• Problem requirements
The full set of records must be printed exactly as given.

• Data for this task

^^^^^^^^^^^^^^^^

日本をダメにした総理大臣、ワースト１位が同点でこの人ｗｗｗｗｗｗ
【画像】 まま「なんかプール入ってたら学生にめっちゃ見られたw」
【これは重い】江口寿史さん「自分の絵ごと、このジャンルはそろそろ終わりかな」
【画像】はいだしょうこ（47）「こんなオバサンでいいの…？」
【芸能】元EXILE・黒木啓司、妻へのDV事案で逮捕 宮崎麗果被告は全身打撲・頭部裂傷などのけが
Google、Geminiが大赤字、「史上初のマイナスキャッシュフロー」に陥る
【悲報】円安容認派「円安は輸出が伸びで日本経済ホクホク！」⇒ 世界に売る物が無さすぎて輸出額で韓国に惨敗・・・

^^^^^^^^^^^^^^^^

• The completed task
日本をダメにした総理大臣、ワースト１位が同点でこの人ｗｗｗｗｗｗ
【画像】 まま「なんかプール入ってたら学生にめっちゃ見られたw」
【これは重い】江口寿史さん「自分の絵ごと、このジャンルはそろそろ終わりかな」
【画像】はいだしょうこ（47）「こんなオバサンでいいの…？」
【芸能】元EXILE・黒木啓司、妻へのDV事案で逮捕 宮崎麗果被告は全身打撲・頭部裂傷などのけが
Google、Geminiが大赤字、「史上初のマイナスキャッシュフロー」に陥る
【悲報】円安容認派「円安は輸出が伸びで日本経済ホクホク！」⇒ 世界に売る物が無さすぎて輸出額で韓国に惨敗・・・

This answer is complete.